Airfi, through the Catalyst platform, works with AT&T and other wireless carriers globally to make it easy for their OEM customers to reduce development cycles and speed up time-to-market for connected products. 

“We founded Airfi back in 2014 after our team spent years working with Tier One carriers and service providers starting in the 1990s, and moving through the evolution from GPRS in 2001 to 3G in 2005, moving up to 4G and finding the process of providing services to end consumer horrifically over complicated,” Zand said, “These processes and the customized software ended up being over-engineered, complex, user-un-friendly, and generally a mess.” 

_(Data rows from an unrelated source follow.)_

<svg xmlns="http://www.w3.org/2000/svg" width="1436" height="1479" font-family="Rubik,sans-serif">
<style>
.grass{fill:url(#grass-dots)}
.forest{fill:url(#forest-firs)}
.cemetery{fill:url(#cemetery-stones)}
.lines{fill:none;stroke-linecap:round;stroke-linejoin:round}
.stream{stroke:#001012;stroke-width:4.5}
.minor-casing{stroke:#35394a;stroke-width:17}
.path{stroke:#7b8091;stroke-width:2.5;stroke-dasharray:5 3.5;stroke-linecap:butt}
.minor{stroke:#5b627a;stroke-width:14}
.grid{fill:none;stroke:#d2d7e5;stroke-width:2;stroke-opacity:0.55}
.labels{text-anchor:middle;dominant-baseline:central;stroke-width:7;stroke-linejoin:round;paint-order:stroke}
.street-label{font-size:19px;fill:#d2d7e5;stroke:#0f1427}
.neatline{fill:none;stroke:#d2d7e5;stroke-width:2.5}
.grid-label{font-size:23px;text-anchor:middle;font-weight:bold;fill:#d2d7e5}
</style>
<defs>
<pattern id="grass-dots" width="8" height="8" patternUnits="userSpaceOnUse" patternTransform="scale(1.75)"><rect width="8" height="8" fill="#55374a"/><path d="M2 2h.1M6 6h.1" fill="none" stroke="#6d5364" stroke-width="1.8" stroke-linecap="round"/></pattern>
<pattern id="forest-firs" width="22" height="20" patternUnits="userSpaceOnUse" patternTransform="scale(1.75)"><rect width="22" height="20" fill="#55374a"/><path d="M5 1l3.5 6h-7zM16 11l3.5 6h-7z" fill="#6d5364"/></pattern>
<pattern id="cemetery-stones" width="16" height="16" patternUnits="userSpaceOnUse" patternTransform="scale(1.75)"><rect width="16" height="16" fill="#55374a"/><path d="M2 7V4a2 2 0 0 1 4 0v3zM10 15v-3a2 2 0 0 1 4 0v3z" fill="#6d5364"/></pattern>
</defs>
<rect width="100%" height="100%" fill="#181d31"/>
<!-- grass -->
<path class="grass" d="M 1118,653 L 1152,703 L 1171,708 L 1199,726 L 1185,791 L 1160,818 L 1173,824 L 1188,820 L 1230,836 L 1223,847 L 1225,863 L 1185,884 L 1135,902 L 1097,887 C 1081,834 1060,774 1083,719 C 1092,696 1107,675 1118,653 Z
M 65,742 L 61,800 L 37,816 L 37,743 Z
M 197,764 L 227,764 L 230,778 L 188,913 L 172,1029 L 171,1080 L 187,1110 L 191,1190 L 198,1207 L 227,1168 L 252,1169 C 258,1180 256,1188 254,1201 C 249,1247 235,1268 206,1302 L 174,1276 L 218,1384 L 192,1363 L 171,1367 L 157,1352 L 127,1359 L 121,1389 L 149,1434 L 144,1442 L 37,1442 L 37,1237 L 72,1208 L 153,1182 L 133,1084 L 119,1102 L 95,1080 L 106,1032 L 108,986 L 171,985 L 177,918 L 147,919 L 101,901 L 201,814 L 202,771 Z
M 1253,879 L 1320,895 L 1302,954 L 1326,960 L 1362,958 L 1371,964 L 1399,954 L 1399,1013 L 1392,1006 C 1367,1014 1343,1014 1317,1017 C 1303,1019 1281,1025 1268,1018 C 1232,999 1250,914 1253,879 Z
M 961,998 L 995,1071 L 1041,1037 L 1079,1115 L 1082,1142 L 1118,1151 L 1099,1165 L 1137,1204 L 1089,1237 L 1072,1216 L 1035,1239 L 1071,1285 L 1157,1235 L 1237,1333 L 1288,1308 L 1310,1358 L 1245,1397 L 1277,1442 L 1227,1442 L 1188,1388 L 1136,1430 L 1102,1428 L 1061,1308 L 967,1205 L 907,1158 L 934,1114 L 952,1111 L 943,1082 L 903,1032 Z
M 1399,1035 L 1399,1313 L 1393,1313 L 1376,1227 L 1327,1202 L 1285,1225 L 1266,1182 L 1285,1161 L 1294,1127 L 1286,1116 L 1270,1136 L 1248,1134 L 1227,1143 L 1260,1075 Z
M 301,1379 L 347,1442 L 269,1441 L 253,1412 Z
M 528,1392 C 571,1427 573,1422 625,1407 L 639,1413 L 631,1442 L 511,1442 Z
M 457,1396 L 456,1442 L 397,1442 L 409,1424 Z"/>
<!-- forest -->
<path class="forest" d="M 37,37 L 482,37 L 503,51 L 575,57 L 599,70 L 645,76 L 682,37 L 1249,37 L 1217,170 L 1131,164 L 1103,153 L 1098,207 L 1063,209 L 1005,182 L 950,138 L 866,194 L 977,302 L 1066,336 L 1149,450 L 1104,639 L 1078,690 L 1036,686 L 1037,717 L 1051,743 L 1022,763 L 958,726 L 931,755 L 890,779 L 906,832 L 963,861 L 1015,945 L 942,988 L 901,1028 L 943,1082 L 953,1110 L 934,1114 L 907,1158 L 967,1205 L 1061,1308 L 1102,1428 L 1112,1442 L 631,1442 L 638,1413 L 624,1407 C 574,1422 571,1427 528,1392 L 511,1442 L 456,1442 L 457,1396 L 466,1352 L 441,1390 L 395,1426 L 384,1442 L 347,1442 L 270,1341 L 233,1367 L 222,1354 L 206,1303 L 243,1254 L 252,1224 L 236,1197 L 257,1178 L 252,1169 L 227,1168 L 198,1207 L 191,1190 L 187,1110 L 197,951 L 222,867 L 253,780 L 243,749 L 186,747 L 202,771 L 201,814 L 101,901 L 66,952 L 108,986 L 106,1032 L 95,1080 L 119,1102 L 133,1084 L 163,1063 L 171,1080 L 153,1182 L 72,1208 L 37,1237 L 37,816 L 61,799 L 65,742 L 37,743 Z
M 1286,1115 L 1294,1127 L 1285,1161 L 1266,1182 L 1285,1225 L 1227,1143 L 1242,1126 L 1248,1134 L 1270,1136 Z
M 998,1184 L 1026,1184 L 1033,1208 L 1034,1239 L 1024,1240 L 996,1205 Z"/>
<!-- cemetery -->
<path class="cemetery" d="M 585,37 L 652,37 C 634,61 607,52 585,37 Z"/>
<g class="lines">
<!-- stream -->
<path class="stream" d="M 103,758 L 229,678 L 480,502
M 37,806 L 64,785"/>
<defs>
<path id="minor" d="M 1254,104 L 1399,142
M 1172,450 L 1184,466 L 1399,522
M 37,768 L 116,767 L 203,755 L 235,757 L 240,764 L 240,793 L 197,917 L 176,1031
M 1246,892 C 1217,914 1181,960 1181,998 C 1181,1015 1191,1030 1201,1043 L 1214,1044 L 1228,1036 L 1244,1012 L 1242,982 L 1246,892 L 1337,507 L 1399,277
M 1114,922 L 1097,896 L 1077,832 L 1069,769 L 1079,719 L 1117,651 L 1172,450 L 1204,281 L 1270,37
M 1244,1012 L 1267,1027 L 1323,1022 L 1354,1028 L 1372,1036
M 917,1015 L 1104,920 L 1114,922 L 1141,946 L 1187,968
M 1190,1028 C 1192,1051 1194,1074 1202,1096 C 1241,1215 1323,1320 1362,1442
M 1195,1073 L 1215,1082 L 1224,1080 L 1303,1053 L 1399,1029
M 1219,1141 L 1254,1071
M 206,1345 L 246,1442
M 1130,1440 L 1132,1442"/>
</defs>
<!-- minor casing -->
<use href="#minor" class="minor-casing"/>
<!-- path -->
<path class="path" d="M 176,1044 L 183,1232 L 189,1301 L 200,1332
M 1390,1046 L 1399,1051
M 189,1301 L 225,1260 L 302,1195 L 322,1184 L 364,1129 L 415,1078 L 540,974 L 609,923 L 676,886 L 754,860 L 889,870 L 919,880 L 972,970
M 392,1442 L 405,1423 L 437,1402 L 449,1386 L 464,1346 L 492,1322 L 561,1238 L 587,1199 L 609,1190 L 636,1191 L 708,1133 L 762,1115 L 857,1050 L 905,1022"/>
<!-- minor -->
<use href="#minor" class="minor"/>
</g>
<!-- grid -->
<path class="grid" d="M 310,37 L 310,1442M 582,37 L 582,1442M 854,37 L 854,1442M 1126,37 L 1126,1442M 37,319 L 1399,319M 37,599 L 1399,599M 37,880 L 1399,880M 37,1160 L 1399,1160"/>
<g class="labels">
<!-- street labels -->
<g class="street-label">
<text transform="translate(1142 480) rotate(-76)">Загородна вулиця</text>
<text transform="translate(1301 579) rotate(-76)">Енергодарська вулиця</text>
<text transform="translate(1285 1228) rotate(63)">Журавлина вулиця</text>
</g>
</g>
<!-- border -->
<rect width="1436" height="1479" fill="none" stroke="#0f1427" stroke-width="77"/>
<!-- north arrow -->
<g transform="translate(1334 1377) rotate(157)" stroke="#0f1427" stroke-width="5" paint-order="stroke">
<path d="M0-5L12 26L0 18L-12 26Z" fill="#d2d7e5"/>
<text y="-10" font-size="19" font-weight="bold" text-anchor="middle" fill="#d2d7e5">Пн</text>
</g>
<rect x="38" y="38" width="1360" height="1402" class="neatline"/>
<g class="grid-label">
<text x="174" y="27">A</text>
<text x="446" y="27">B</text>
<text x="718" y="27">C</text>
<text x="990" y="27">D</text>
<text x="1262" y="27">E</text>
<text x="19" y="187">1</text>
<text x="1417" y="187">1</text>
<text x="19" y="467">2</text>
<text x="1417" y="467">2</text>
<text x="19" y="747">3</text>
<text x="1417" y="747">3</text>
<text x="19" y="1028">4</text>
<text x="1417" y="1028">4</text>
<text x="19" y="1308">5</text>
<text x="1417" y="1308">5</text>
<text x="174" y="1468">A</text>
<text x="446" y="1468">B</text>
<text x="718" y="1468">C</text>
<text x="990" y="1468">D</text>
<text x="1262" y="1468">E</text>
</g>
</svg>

“We recognized IoT was going to be a significant revolution for the entire world, with more connected devices than people,” he continued. “We knew there had to be a better way to connect devices, and last year came to the US market given that it is by far the largest for consumer electronics, primarily sold through retail stores. How can OEM’s activate, enroll and manage their subscribers after the Point-of-Sale?” 

The company started in 2014 with a business plan, concept, and value proposition around Machine-to-Machine challenges, and created a global SIM able to work anywhere in the world, on both low and high bandwidth networks.  
In late 2015, Zand said they learned consumers demands were very high, and learned also that the big revenue opportunities were growing in wearables and home automation. They also learned OEMs needed support in providing experiences that worked with both low and high bandwidth services (example low power battery operated connectivity up to high power connected video services, including home security streaming video cameras). 

“Companies who are great at creating the actual home security cameras are not used to being in the consumer services business,” Zand said, “and we made it a lot less scary for them to be able to go to market with digital products, running over networks.” 

Those brands also had ambitions to market their products globally, meaning they had to work with a number of network service providers, like AT&T, to bring a complete package to consumers. 

“We’re something of an interconnection play, but not in the traditional telecom sense,” Zand said. “We’re just making it easier for companies like AT&T to partner with OEMs to bring real time services to consumers when they buy and set up their connected products. One platform, which can be easily rebranded by the OEM or the network provider, with a universal architecture that can be adapted in days or weeks, not months or even years. API friendly, open, and available immediately – these are the attributes our partners and customers are appreciating.” 

Given a background in “last generation” telecom, the Airfi team didn’t forget to include APIs for things like payment, activation, billing and support. 

In 2017, the company plans to continue to work with AT&T and brand manufacturing connected products, while expanding mainly in North America, Canada and Mexico, where they see the need is greatest. “Working with major, massive companies like AT&T can seem daunting in the beginning,” Zand said, “but we ‘connected’ on a lot of levels with the innovators at AT&T, particularly in their IoT business group. It’s an exciting time for a company whose third birthday is yet to come, but at the same time, there’s something powerful about combining the fearlessness and freedom of startups with established companies at the top of their game, like AT&T.”